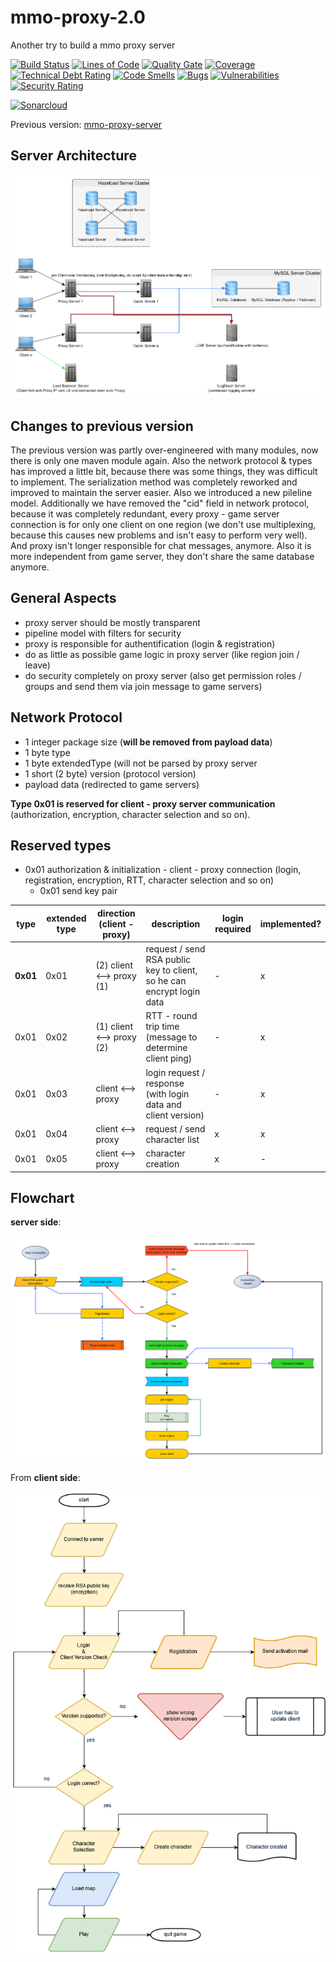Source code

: # mmo-proxy-2.0

Another try to build a mmo proxy server

[![Build Status](https://travis-ci.org/JuKu/mmo-proxy-2.0.svg?branch=master)](https://travis-ci.org/JuKu/mmo-proxy-2.0)
[![Lines of Code](https://sonarcloud.io/api/project_badges/measure?project=com.jukusoft%3Ammo-proxy-parent&metric=ncloc)](https://sonarcloud.io/dashboard/index/com.jukusoft%3Ammo-proxy-parent) 
[![Quality Gate](https://sonarcloud.io/api/project_badges/measure?project=com.jukusoft%3Ammo-proxy-parent&metric=alert_status)](https://sonarcloud.io/dashboard/index/com.jukusoft%3Ammo-proxy-parent) 
[![Coverage](https://sonarcloud.io/api/project_badges/measure?project=com.jukusoft%3Ammo-proxy-parent&metric=coverage)](https://sonarcloud.io/dashboard/index/com.jukusoft%3Ammo-proxy-parent) 
[![Technical Debt Rating](https://sonarcloud.io/api/project_badges/measure?project=com.jukusoft%3Ammo-proxy-parent&metric=sqale_index)](https://sonarcloud.io/dashboard/index/com.jukusoft%3Ammo-proxy-parent) 
[![Code Smells](https://sonarcloud.io/api/project_badges/measure?project=com.jukusoft%3Ammo-proxy-parent&metric=code_smells)](https://sonarcloud.io/dashboard/index/com.jukusoft%3Ammo-proxy-parent) 
[![Bugs](https://sonarcloud.io/api/project_badges/measure?project=com.jukusoft%3Ammo-proxy-parent&metric=bugs)](https://sonarcloud.io/dashboard/index/com.jukusoft%3Ammo-proxy-parent) 
[![Vulnerabilities](https://sonarcloud.io/api/project_badges/measure?project=com.jukusoft%3Ammo-proxy-parent&metric=vulnerabilities)](https://sonarcloud.io/dashboard/index/com.jukusoft%3Ammo-proxy-parent) 
[![Security Rating](https://sonarcloud.io/api/project_badges/measure?project=com.jukusoft%3Ammo-proxy-parent&metric=security_rating)](https://sonarcloud.io/dashboard/index/com.jukusoft%3Ammo-proxy-parent) 

[![Sonarcloud](https://sonarcloud.io/api/project_badges/quality_gate?project=com.jukusoft%3Ammo-proxy-parent)](https://sonarcloud.io/dashboard?id=com.jukusoft%3Ammo-proxy-parent)

Previous version: [mmo-proxy-server](https://github.com/JuKu/mmo-proxy-server)

## Server Architecture

![Server Architecture](./docs/images/server_architecture.png)

## Changes to previous version

The previous version was partly over-engineered with many modules, now there is only one maven module again.
Also the network protocol & types has improved a little bit, because there was some things, they was difficult to implement.
The serialization method was completely reworked and improved to maintain the server easier. Also we introduced a new pileline model.
Additionally we have removed the "cid" field in network protocol, because it was completely redundant, every proxy - game server connection is for only one client on one region (we don't use multiplexing, because this causes new problems and isn't easy to perform very well).
And proxy isn't longer responsible for chat messages, anymore.
Also it is more independent from game server, they don't share the same database anymore.

## General Aspects

  - proxy server should be mostly transparent
  - pipeline model with filters for security
  - proxy is responsible for authentification (login & registration)
  - do as little as possible game logic in proxy server (like region join / leave)
  - do security completely on proxy server (also get permission roles / groups and send them via join message to game servers)
  
## Network Protocol

  - 1 integer package size (**will be removed from payload data**)
  - 1 byte type
  - 1 byte extendedType (will not be parsed by proxy server
  - 1 short (2 byte) version (protocol version)
  - payload data (redirected to game servers)

**Type 0x01 is reserved for client - proxy server communication** (authorization, encryption, character selection and so on).

## Reserved types

  - 0x01 authorization & initialization - client - proxy connection (login, registration, encryption, RTT, character selection and so on)
      * 0x01 send key pair
      
| **type**  | **extended type**  | **direction (client - proxy)**  | **description**   | **login required**  | **implemented?**  |
|---|---|---|---|---|---|
| **0x01**  | 0x01  | (2) client <--> proxy (1)  | request / send RSA public key to client, so he can encrypt login data  | -  | x  |
| 0x01  | 0x02  | (1) client <--> proxy (2)  | RTT - round trip time (message to determine client ping) | -  | x  |
| 0x01  | 0x03  | client <--> proxy  | login request / response (with login data and client version)  | -  | x  |
| 0x01  | 0x04  | client <--> proxy  | request / send character list  | x  | x  |
| 0x01  | 0x05  | client <--> proxy  | character creation  | x  | -  |
  
## Flowchart

**server side**:\
\
![Flowchart from server side](./docs/images/flowchart2.png)

From **client side**:\
\
![Flowchart](./docs/images/Flowchart.png)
_ _ _ _ _
— Your objective —
Everything in the entries except the pictures should be returned exactly as given.

— Written answer —
Source code

: # mmo-proxy-2.0

Another try to build a mmo proxy server

[![Build Status](https://travis-ci.org/JuKu/mmo-proxy-2.0.svg?branch=master)](https://travis-ci.org/JuKu/mmo-proxy-2.0)
[![Lines of Code](https://sonarcloud.io/api/project_badges/measure?project=com.jukusoft%3Ammo-proxy-parent&metric=ncloc)](https://sonarcloud.io/dashboard/index/com.jukusoft%3Ammo-proxy-parent) 
[![Quality Gate](https://sonarcloud.io/api/project_badges/measure?project=com.jukusoft%3Ammo-proxy-parent&metric=alert_status)](https://sonarcloud.io/dashboard/index/com.jukusoft%3Ammo-proxy-parent) 
[![Coverage](https://sonarcloud.io/api/project_badges/measure?project=com.jukusoft%3Ammo-proxy-parent&metric=coverage)](https://sonarcloud.io/dashboard/index/com.jukusoft%3Ammo-proxy-parent) 
[![Technical Debt Rating](https://sonarcloud.io/api/project_badges/measure?project=com.jukusoft%3Ammo-proxy-parent&metric=sqale_index)](https://sonarcloud.io/dashboard/index/com.jukusoft%3Ammo-proxy-parent) 
[![Code Smells](https://sonarcloud.io/api/project_badges/measure?project=com.jukusoft%3Ammo-proxy-parent&metric=code_smells)](https://sonarcloud.io/dashboard/index/com.jukusoft%3Ammo-proxy-parent) 
[![Bugs](https://sonarcloud.io/api/project_badges/measure?project=com.jukusoft%3Ammo-proxy-parent&metric=bugs)](https://sonarcloud.io/dashboard/index/com.jukusoft%3Ammo-proxy-parent) 
[![Vulnerabilities](https://sonarcloud.io/api/project_badges/measure?project=com.jukusoft%3Ammo-proxy-parent&metric=vulnerabilities)](https://sonarcloud.io/dashboard/index/com.jukusoft%3Ammo-proxy-parent) 
[![Security Rating](https://sonarcloud.io/api/project_badges/measure?project=com.jukusoft%3Ammo-proxy-parent&metric=security_rating)](https://sonarcloud.io/dashboard/index/com.jukusoft%3Ammo-proxy-parent) 

[![Sonarcloud](https://sonarcloud.io/api/project_badges/quality_gate?project=com.jukusoft%3Ammo-proxy-parent)](https://sonarcloud.io/dashboard?id=com.jukusoft%3Ammo-proxy-parent)

Previous version: [mmo-proxy-server](https://github.com/JuKu/mmo-proxy-server)

## Server Architecture

![Server Architecture](./docs/images/server_architecture.png)

## Changes to previous version

The previous version was partly over-engineered with many modules, now there is only one maven module again.
Also the network protocol & types has improved a little bit, because there was some things, they was difficult to implement.
The serialization method was completely reworked and improved to maintain the server easier. Also we introduced a new pileline model.
Additionally we have removed the "cid" field in network protocol, because it was completely redundant, every proxy - game server connection is for only one client on one region (we don't use multiplexing, because this causes new problems and isn't easy to perform very well).
And proxy isn't longer responsible for chat messages, anymore.
Also it is more independent from game server, they don't share the same database anymore.

## General Aspects

  - proxy server should be mostly transparent
  - pipeline model with filters for security
  - proxy is responsible for authentification (login & registration)
  - do as little as possible game logic in proxy server (like region join / leave)
  - do security completely on proxy server (also get permission roles / groups and send them via join message to game servers)
  
## Network Protocol

  - 1 integer package size (**will be removed from payload data**)
  - 1 byte type
  - 1 byte extendedType (will not be parsed by proxy server
  - 1 short (2 byte) version (protocol version)
  - payload data (redirected to game servers)

**Type 0x01 is reserved for client - proxy server communication** (authorization, encryption, character selection and so on).

## Reserved types

  - 0x01 authorization & initialization - client - proxy connection (login, registration, encryption, RTT, character selection and so on)
      * 0x01 send key pair
      
| **type**  | **extended type**  | **direction (client - proxy)**  | **description**   | **login required**  | **implemented?**  |
|---|---|---|---|---|---|
| **0x01**  | 0x01  | (2) client <--> proxy (1)  | request / send RSA public key to client, so he can encrypt login data  | -  | x  |
| 0x01  | 0x02  | (1) client <--> proxy (2)  | RTT - round trip time (message to determine client ping) | -  | x  |
| 0x01  | 0x03  | client <--> proxy  | login request / response (with login data and client version)  | -  | x  |
| 0x01  | 0x04  | client <--> proxy  | request / send character list  | x  | x  |
| 0x01  | 0x05  | client <--> proxy  | character creation  | x  | -  |
  
## Flowchart

**server side**:\
\
![Flowchart from server side](./docs/images/flowchart2.png)

From **client side**:\
\
![Flowchart](./docs/images/Flowchart.png)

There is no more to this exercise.